My life has taken some unfortunate turns in the last few years. My church struggled greatly to recover after COVID and after discussions the leaders thought that a 65 year old pastor might not be their best bet in rejuvenating the church. It was a friendly, cordial, involuntary retirement/resignation/dismissal. Honestly, after nearly a year I still do not know how to describe what happened. People ask what went on and we hem and haw because we do not know how to categorize what happened. They expressed deep love and appreciation and respect for me, then sent me on my way.
Now I am 65 year old pastor who would still like to be a pastor. I am preaching at a delightful little church in Nebraska that is considering joining the SBC and i have sent out resumes. Thud. Let me tell you, churches do not give much weight to resumes from guys whose first pastorates started in 1982.
The last few months have been a time of spiritual inventory, renewal, and confusion, which began in earnest during my trip to Senegal in October and November. One thing has become clear to me as I have prayed and reflected.
Many of my wounds are self-inflicted.
There are people who, I believe, have done me wrong. My recent series on forgiveness flowed from some of those reflections. I needed to forgive some of the people who I felt hurt me. I let things build up and I cut off the flow of God’s power through me. I let some stuff build up and the Spirit has been at work.
There are other issues, and I have a reason for going over them. Many of you are young whippersnappers in the early years of ministry. I encourage you to learn from my mistakes.
There is a biblical principle, built into God’s creation (in those first 6 24 hour days, Jay). It is stated both in the OT and the NT.
You reap what you sow.
Life is choices. Choices have consequences. Many of the issues I am dealing with today are the result of decisions, choices, and failures of mine over the last 45 years.
I am sitting in an airplane, going from Atlanta to JFK. Later tonight, if all goes well, I will head to Senegal, coming back late on Good Friday. I am by myself, in a pensive mood.
Here it is in a nutshell, preacher boys. Every day you will make choices. Make good ones. Every choice is a seed you plant and when you sow them, you will reap a harvest. God is good, better than we deserve. He sometimes protects us from ourselves, but “be sure you sins will find you out.” Your bad choices will eventually bring a harvest.

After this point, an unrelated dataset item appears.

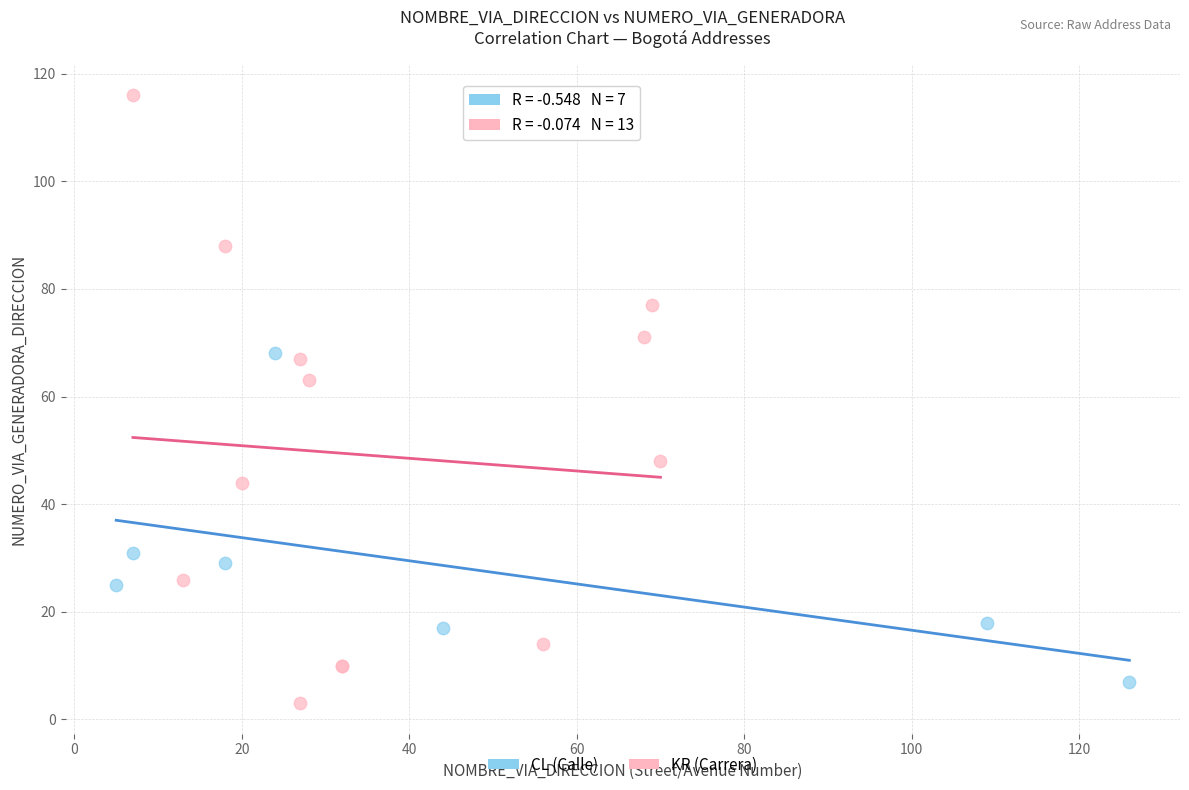

Which series contains the highest Y value?

KR (Carrera)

As I round the turn and head for the homestretch of ministry, I can look you in the eye and say that I have been 100% faithful to my wife. I have not been a predator toward the women or children I have pastored and have always sought to handle church business with high levels of integrity.

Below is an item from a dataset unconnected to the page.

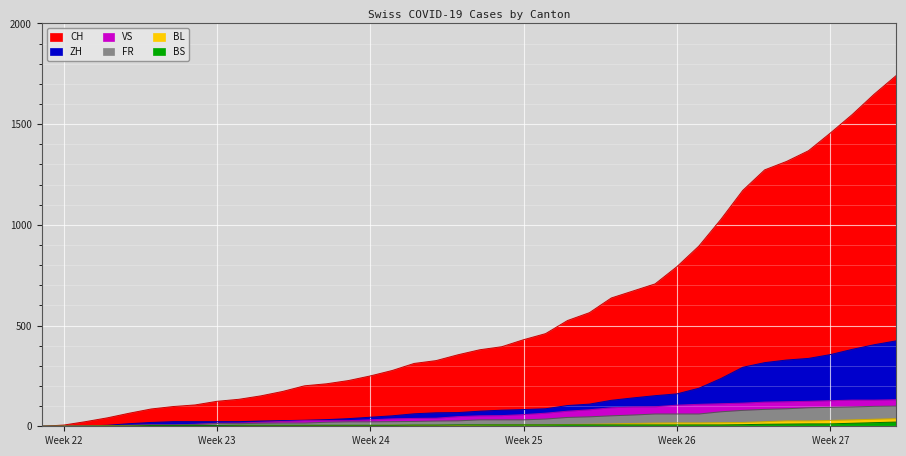

True or false: ZH and FR cross at least once.

False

I still made some significant mistakes and I think you could learn from them.
- In my youth, I signed what is called a form 4361, opting out of Social Security. Christian financial experts I trusted said it was a good idea and I did it. Now, I was forced into retirement and I am struggling to get Social security. I am subbing at the local schools to get enough quarters to earn the bare minimum. DO NOT FILE 4361.
- I didn’t save early enough or an amount high enough for my retirement. When i was 28 with small kids retirement seemed like a million years away. There was NEVER enough money. Now I have a Guidestone account that won’t likely be enough. SAVE FOR RETIREMENT.

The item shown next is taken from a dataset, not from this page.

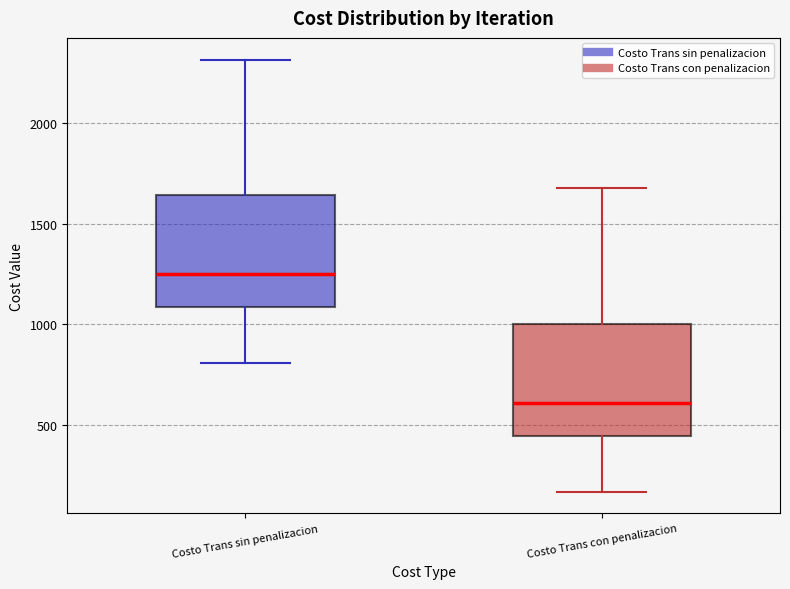

Reading left to right, read every box against the y-axis: the position of its median line, the range the box covers, and the ends of its whiskers. The values are not printed on the chart, so give them approximately, as read against the axis.

Costo Trans sin penalizacion: median 1250, box 1100 to 1650, whiskers 800 to 2300
Costo Trans con penalizacion: median 600, box 450 to 1000, whiskers 150 to 1700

- I knew better than ro get into debt, but I did. Several times I had to take drastic actions to deal with it. Our debt was for Christian schools, college expenses, and helping our kids, (and some poor management at times). If I had the money now that I paid in debt service we would be okay for retirement.
- I let myself get fat. In my early to mid 20s I was a marathon runner. I could eat whatever I wanted and not gain weight. Then I stopped running and kept eating. Over 35 years I gained about 200 pounds. I joked about, but it cost me.
- In 2018 I had 3 surgeries and my health hasn’t been right until this last year (after I left the church.) I believe the church lost confidence in my ability to lead in the future because I was sick so much. The long COVID symptoms that plagued me in 2020 and 2021 were another issue.
Every one of these health issues roots back to my weight gain. Nobody made me eat like I did. It was a lack of self control – that is a fruit of the Spirit I was not living out. I have reaped what I sowed.
As I sit on the plane, my knee is aching. Eighteen months ago I had bariatric surgery and I am down 80 or more pounds. I tried a little jogging mixed in with my walking and my knees paid the price. I did marathons at well over 300 pounds. The bill for 30 years of abuse finally seems to have come due. My knees are reaping what my uncontrolled appetite sowed.
If I could go back and change things, I would. I can’t. Maybe God will heal me. Maybe the Publishers Clearinghouse people will stop by our house.
Let me say that God has been good. He has provided and I am grateful. I am not looking for sympathy. I am saying this:
Young guys: you are sowing seeds every day with the choices you make. Choose your seed well. One day there will be a harvest. You will reap what you sow.
I have sown some good seed along the way and praise God for that, but I wish I had chosen some different seeds 20, 30, 40 years ago.
Choose your seed wisely. Harvest will come one day. You can count on it.